» **Task details**
Can you edit the spell check dialog code below by reproducing the part that opens with the words containing "QString SpellCheckDialog::replacement() const" and closes with "void SpellCheckDialog::ignoreAll()", changing "_returnCode" to "_dialogResult" throughout?

» **Reading text**
━━━━━━━━
QString SpellCheckDialog::replacement() const
{
    return ui->ledtReplaceWith->text();
}


void SpellCheckDialog::ignoreOnce()
{
    _returnCode = IgnoreOnce;
    accept();
}


void SpellCheckDialog::ignoreAll()
{
    _spellChecker->ignoreWord(_unkownWord);
    _returnCode = IgnoreAll;
    accept();
}


void SpellCheckDialog::replaceOnce()
{
    _returnCode = ReplaceOnce;
    accept();
}


void SpellCheckDialog::replaceAll()
{
    _returnCode = ReplaceAll;
    accept();
}


void SpellCheckDialog::addToDict()
━━━━━━━━
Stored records
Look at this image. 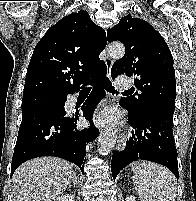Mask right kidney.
Segmentation results:
<instances>
[{"mask_svg": "<svg viewBox=\"0 0 196 201\" xmlns=\"http://www.w3.org/2000/svg\"><path fill=\"white\" fill-rule=\"evenodd\" d=\"M55 201H74V196L72 194H65L58 197Z\"/></svg>", "mask_w": 196, "mask_h": 201, "instance_id": "1", "label": "right kidney"}]
</instances>
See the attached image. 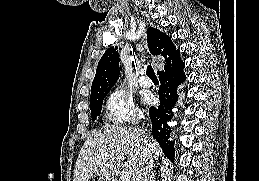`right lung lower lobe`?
Listing matches in <instances>:
<instances>
[{
  "label": "right lung lower lobe",
  "instance_id": "1",
  "mask_svg": "<svg viewBox=\"0 0 259 181\" xmlns=\"http://www.w3.org/2000/svg\"><path fill=\"white\" fill-rule=\"evenodd\" d=\"M183 68L184 63L178 52L166 61L163 71L157 72L161 82L160 106L151 107L149 111L153 137L161 145L164 154L172 160L174 159V142L168 141L171 129L167 122L173 116L172 105H175L177 101V87L185 81Z\"/></svg>",
  "mask_w": 259,
  "mask_h": 181
}]
</instances>
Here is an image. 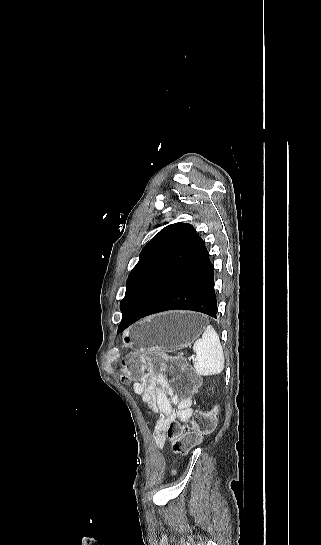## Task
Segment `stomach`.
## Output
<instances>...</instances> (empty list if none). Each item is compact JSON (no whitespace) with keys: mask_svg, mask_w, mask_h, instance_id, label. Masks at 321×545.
I'll return each mask as SVG.
<instances>
[{"mask_svg":"<svg viewBox=\"0 0 321 545\" xmlns=\"http://www.w3.org/2000/svg\"><path fill=\"white\" fill-rule=\"evenodd\" d=\"M206 321L203 315L190 311H168L151 315L122 333V347L137 353L155 349L166 353L180 351L189 347L201 335Z\"/></svg>","mask_w":321,"mask_h":545,"instance_id":"stomach-1","label":"stomach"}]
</instances>
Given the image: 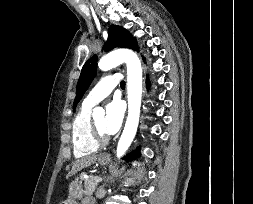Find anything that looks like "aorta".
Segmentation results:
<instances>
[{
    "label": "aorta",
    "instance_id": "762f6f07",
    "mask_svg": "<svg viewBox=\"0 0 253 204\" xmlns=\"http://www.w3.org/2000/svg\"><path fill=\"white\" fill-rule=\"evenodd\" d=\"M125 62L127 65V93H128V117L117 145L116 155L122 157L130 144L132 143L140 116L141 97H142V68L141 62L131 50L119 49L102 57L98 63V67L107 71ZM104 116L102 108H95L93 117Z\"/></svg>",
    "mask_w": 253,
    "mask_h": 204
}]
</instances>
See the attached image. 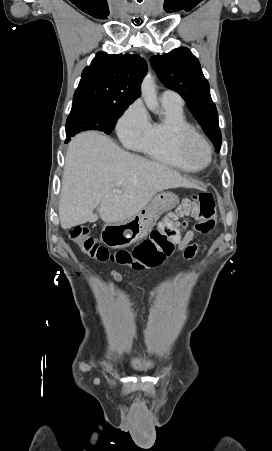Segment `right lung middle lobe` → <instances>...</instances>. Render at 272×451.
Segmentation results:
<instances>
[{
	"label": "right lung middle lobe",
	"instance_id": "1",
	"mask_svg": "<svg viewBox=\"0 0 272 451\" xmlns=\"http://www.w3.org/2000/svg\"><path fill=\"white\" fill-rule=\"evenodd\" d=\"M128 106L97 102L73 103L66 121V140L86 130H98L110 134L117 119Z\"/></svg>",
	"mask_w": 272,
	"mask_h": 451
}]
</instances>
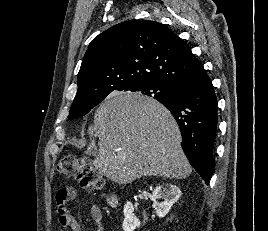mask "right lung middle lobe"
<instances>
[{
	"mask_svg": "<svg viewBox=\"0 0 268 231\" xmlns=\"http://www.w3.org/2000/svg\"><path fill=\"white\" fill-rule=\"evenodd\" d=\"M124 91L139 92L144 95L152 96L155 99H163L171 94V88L158 83H147L139 86L128 88ZM103 101V100H101ZM101 101L89 104L79 105L72 104L68 119L72 120L87 114L93 107L99 104Z\"/></svg>",
	"mask_w": 268,
	"mask_h": 231,
	"instance_id": "dd1d6c3e",
	"label": "right lung middle lobe"
}]
</instances>
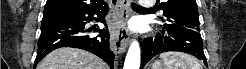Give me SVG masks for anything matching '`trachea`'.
Returning <instances> with one entry per match:
<instances>
[{"label": "trachea", "mask_w": 246, "mask_h": 69, "mask_svg": "<svg viewBox=\"0 0 246 69\" xmlns=\"http://www.w3.org/2000/svg\"><path fill=\"white\" fill-rule=\"evenodd\" d=\"M132 6L134 8H138V9H142V10H151V8H144V7H142L140 5H137V4L133 3V2H132Z\"/></svg>", "instance_id": "trachea-1"}]
</instances>
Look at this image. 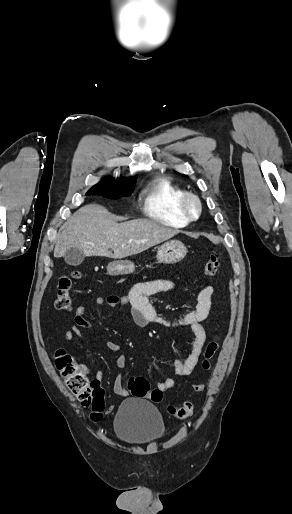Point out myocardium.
<instances>
[{"instance_id": "f54148a6", "label": "myocardium", "mask_w": 292, "mask_h": 514, "mask_svg": "<svg viewBox=\"0 0 292 514\" xmlns=\"http://www.w3.org/2000/svg\"><path fill=\"white\" fill-rule=\"evenodd\" d=\"M178 212L188 221L199 218L202 212L201 201L197 195L191 192H183L176 201ZM193 207V210L191 209Z\"/></svg>"}]
</instances>
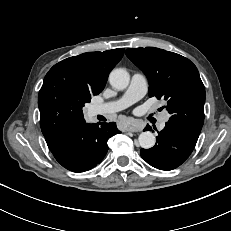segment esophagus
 <instances>
[{
    "mask_svg": "<svg viewBox=\"0 0 231 231\" xmlns=\"http://www.w3.org/2000/svg\"><path fill=\"white\" fill-rule=\"evenodd\" d=\"M142 129L137 126H128L126 131L128 132H140Z\"/></svg>",
    "mask_w": 231,
    "mask_h": 231,
    "instance_id": "1",
    "label": "esophagus"
}]
</instances>
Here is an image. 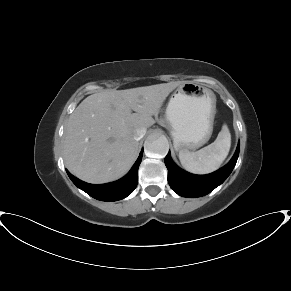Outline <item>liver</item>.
Here are the masks:
<instances>
[{"label": "liver", "mask_w": 291, "mask_h": 291, "mask_svg": "<svg viewBox=\"0 0 291 291\" xmlns=\"http://www.w3.org/2000/svg\"><path fill=\"white\" fill-rule=\"evenodd\" d=\"M180 84L106 90L86 97L69 116L65 128L63 156L68 170L95 184L124 176L139 153L134 131L155 123L152 116Z\"/></svg>", "instance_id": "liver-1"}]
</instances>
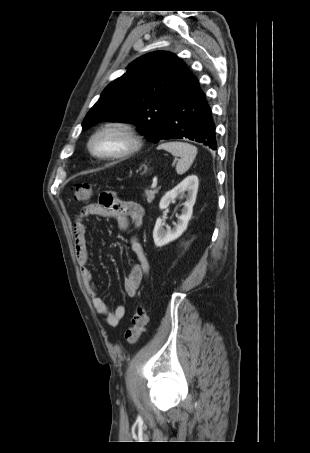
━━━━━━━━
» **Written reply**
QString SpellCheckDialog::replacement() const
{
    return ui->ledtReplaceWith->text();
}


void SpellCheckDialog::ignoreOnce()
{
    _dialogResult = IgnoreOnce;
    accept();
}


void SpellCheckDialog::ignoreAll()